** TASK TO COMPLETE **
Copy every line of text in the material character for character, keeping the picture markers out of your answer.

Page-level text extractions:
'''

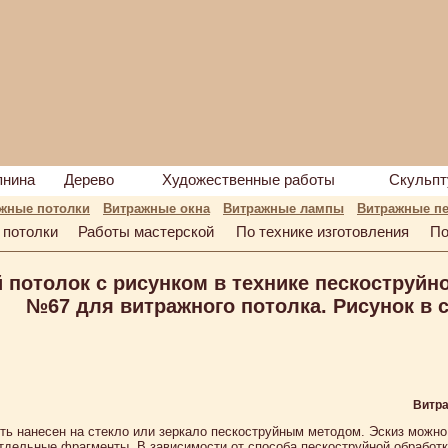
пнина
Дерево
Художественные работы
Скульпт
жные потолки
Витражные окна
Витражные лампы
Витражные пе
 потолки
Работы мастерской
По технике изготовления
По
потолок с рисунком в технике пескоструйно
№67 для витражного потолка. Рисунок в 
Витра
ть нанесен на стекло или зеркало пескоструйным методом. Эскиз можно 
тдельные фрагменты. В зависимости от способа пескоструйной обработк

'''

** PROBLEM SOLUTION **
пнина
Дерево
Художественные работы
Скульпт
жные потолки
Витражные окна
Витражные лампы
Витражные пе
 потолки
Работы мастерской
По технике изготовления
По
потолок с рисунком в технике пескоструйно
№67 для витражного потолка. Рисунок в 
Витра
ть нанесен на стекло или зеркало пескоструйным методом. Эскиз можно 
тдельные фрагменты. В зависимости от способа пескоструйной обработк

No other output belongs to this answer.